The next big moment in my career came in December of 2015. I was looking to go back to working full time to make ends meet. I got an interview to help on the sales floor of a tshirt business. Not the sales floor for screen printing which was the big part of their business, but literally just the 3% of revenue part where they sold already printed shirts on the showroom and I would do the cash register.

The owner of the place had looked me up before the interview on google, and asked me if I could bring in a drawing of a dog. (I had never drawn a dog before, and had no idea why he wanted me to do a drawing for an interview to run the cash register). However, I did it- the drawing came out great. Then at the interview he tore me apart- he was telling me that my art was at a low high school level at best. He told me that he thought I was trying to get into the company as a designer or a commissioned artist that they pay royalties too, and said they weren't interested.

That random berating filled me with something that made me take my art to the next level for 2016. I posted that dog drawing I did for the interview on social media and had over $1,000 in invoices in dog portraits that same week. I also was commissioned 52 large drawings for an office that same week. MAN! Thank God I didn't go full time working a cash register!!

With all this extra expected money, I was confident to finally move to James Island in Charleston SC... as a full time fish artist. I went from couch surfing, barely paying bills, to living in Charleston, SC... which cheap rent is $1,800 for a small house and average dinner bills are $25. Somehow, someway I was paying all my bills and the commissions kept coming in. I was somehow booked 4 months in advanced for commissioned artwork in most of 2016. I also had started selling fish decals in December of 2015- and those were a big hit.

It's funny, but sad to say that I never finished those 52 commissioned pieces for that office. The safety net that gave me confidence to move to Charleston, never got finished. I had so many commissions that kept coming in, I never really got to the 52 pieces that I was using as a safety net for when the commissions ran out. I finished 6 of the 52, and can honestly not explain how or why I never finished them. I am probably going to send an email to the guy today apologizing about that.

Anyways, in late 2016 my Instagram reaches 11,000 followers, and I launched some tshirts that are a big hit. My t shirt and decal sales have really helped me move forward as an artist. It is great supplemental income that opens up more doors to expand.

In 2017, I am on track to double revenue from 2016. I am blown away that Jaybo Art has developed into a slow but steady growing company. I have plans to keep doubling and developing the business. I definitely want to keep doing commissions, that's my passion- especially draw your catch pieces.

I'm happy, and excited that I didnt stick to an office job and decided to grow in my own adventure. I don't have to check in with a boss, or ask for days off. I have the opportunities to say yes to any random fishing adventure. I'm by no means successful monetarily yet, but I feel successful to grow from nothing to a legit income making business that lets me live free.

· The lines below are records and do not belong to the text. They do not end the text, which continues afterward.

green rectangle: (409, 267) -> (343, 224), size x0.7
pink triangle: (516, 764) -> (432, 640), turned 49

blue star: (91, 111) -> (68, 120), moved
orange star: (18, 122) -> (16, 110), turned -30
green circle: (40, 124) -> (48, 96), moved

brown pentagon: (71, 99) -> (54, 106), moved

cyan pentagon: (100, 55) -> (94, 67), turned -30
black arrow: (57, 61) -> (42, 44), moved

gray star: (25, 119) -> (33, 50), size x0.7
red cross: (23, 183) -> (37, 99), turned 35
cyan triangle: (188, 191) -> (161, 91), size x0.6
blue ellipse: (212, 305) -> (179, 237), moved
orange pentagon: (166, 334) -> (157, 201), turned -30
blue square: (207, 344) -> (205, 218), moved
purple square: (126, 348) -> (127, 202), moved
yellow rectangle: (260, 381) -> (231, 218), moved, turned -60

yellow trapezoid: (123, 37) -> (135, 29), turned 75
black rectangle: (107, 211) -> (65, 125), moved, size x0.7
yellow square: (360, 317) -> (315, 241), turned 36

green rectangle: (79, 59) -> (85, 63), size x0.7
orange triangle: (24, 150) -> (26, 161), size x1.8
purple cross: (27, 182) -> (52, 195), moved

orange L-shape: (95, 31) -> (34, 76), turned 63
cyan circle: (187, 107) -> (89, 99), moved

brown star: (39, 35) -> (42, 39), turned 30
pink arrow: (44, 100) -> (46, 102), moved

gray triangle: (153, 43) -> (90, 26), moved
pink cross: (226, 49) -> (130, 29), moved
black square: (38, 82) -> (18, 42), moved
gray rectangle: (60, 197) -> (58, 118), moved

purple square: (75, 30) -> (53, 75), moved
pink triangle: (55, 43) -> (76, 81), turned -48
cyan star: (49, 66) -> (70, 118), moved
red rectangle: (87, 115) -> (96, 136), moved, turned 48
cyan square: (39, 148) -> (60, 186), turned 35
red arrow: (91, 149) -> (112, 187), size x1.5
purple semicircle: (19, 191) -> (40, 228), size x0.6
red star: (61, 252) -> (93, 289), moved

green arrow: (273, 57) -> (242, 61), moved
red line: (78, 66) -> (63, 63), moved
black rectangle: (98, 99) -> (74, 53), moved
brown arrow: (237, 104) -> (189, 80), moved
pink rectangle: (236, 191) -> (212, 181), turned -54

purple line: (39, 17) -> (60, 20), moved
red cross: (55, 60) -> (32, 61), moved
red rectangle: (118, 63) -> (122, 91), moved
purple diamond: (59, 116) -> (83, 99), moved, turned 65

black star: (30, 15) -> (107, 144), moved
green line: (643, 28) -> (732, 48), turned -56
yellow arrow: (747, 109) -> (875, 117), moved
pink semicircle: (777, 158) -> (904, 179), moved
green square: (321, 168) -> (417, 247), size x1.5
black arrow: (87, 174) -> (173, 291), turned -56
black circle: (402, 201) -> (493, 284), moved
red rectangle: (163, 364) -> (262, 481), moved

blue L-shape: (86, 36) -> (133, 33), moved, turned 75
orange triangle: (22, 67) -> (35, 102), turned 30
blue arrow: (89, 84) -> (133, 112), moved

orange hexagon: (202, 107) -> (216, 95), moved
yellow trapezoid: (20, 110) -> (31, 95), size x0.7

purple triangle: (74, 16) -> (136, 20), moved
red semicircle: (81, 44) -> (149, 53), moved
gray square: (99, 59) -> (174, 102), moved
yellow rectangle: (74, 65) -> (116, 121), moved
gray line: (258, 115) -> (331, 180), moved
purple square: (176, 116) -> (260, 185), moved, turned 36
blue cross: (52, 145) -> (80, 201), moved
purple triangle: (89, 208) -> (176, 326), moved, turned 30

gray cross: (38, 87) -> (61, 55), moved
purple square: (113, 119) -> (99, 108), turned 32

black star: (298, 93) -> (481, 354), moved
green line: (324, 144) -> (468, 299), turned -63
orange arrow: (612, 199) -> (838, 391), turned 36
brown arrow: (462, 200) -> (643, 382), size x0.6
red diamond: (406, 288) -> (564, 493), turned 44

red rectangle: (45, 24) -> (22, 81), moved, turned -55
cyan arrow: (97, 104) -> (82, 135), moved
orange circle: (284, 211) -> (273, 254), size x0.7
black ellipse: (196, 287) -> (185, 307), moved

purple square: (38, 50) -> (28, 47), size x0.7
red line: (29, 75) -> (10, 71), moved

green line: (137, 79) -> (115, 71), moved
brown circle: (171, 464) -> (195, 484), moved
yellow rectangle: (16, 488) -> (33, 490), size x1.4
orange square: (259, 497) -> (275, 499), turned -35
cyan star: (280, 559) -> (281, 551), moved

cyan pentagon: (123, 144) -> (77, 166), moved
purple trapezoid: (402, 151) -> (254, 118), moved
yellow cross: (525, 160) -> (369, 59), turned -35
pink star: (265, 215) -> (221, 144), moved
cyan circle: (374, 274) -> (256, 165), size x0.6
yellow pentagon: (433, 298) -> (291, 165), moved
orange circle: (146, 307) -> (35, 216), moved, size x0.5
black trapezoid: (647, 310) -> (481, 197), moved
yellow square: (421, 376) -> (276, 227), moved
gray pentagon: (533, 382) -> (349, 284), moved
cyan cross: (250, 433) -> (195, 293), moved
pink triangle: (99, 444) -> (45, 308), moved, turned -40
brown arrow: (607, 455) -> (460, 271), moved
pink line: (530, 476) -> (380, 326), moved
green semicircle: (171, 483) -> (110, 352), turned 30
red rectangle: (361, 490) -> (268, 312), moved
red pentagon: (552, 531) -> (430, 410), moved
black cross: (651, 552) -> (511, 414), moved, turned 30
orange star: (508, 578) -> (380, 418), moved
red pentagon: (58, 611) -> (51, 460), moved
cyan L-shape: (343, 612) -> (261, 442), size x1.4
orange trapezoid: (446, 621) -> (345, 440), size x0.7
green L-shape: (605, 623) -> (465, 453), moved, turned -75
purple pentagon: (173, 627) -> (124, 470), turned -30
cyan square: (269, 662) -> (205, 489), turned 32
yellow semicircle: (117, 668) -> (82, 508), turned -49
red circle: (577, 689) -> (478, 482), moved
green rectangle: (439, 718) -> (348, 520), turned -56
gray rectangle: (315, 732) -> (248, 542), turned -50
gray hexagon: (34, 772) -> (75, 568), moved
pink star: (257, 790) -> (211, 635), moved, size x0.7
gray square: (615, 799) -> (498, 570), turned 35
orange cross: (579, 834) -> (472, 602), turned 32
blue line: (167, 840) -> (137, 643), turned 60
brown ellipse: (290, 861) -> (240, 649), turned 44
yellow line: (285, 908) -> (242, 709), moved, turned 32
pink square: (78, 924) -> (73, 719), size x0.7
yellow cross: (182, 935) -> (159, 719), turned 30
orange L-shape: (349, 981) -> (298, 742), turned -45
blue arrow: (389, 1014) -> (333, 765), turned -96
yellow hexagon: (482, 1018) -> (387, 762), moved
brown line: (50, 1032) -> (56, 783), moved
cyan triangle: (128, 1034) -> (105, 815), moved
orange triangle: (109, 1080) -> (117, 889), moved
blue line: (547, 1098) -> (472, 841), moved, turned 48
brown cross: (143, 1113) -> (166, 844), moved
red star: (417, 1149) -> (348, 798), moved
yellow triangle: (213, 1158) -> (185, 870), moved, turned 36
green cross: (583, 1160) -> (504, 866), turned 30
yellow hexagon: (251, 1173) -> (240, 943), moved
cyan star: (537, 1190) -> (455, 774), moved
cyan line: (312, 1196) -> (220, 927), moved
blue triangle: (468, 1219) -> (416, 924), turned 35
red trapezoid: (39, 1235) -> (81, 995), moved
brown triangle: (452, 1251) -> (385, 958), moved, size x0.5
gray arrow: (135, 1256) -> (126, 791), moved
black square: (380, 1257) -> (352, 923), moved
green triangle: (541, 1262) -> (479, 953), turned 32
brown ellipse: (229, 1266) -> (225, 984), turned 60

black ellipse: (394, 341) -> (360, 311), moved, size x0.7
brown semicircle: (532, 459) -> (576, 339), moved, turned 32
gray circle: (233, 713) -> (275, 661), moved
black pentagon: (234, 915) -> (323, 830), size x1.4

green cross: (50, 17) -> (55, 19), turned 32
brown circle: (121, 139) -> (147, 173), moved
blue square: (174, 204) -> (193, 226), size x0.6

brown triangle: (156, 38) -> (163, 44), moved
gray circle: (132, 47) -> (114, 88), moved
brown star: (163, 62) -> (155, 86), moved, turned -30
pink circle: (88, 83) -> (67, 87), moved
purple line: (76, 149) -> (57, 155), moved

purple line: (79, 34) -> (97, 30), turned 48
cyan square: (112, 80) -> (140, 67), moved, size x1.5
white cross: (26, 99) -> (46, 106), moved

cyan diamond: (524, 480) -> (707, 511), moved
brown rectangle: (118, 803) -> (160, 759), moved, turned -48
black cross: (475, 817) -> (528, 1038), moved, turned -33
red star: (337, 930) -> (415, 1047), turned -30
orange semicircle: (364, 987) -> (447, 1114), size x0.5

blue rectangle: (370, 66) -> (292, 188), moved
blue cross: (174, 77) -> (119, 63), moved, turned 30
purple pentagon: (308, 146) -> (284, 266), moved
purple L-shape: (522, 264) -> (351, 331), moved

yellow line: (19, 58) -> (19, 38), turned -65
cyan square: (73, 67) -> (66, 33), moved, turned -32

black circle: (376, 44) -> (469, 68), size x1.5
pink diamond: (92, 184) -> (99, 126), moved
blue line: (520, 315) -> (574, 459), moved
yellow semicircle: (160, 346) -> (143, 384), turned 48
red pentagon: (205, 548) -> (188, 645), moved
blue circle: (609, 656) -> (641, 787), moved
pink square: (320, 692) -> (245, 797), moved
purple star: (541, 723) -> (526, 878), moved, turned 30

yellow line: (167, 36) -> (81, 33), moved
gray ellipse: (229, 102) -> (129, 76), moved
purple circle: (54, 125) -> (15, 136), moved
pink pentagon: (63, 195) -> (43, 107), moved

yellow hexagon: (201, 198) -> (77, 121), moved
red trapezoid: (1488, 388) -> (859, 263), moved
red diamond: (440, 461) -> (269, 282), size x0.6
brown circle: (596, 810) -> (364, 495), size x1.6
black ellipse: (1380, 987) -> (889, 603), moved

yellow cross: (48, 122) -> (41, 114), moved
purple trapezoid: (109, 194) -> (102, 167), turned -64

I don't mean to brag at all with going into detail about my journey so far, because in the grand scheme I know that what I've accomplished so far is just a grain of sand compared to other successful artists. And I know that it could dry up at any time (part of owning your own business).

But I wanted to say all of it to show that if you actually want to work for yourself. If it's art or some other passion. Please stick with it and commit to it. I have put in 3 years of drawing every single day, even if there's no paycheck and have grown my Instagram to over 13,000 followers (which I know isn't that much in the grand scheme, but has allowed me to do what I love). We are lucky to be in the age of online and social media... It's way easier to make an impact and to grow certain types of companies now. Especially getting your art work out there in front of people.

I hope this has helped someone out, or inspired someone. Just stick it out and put in the time if you actually want to be an artist or whatever your passion is.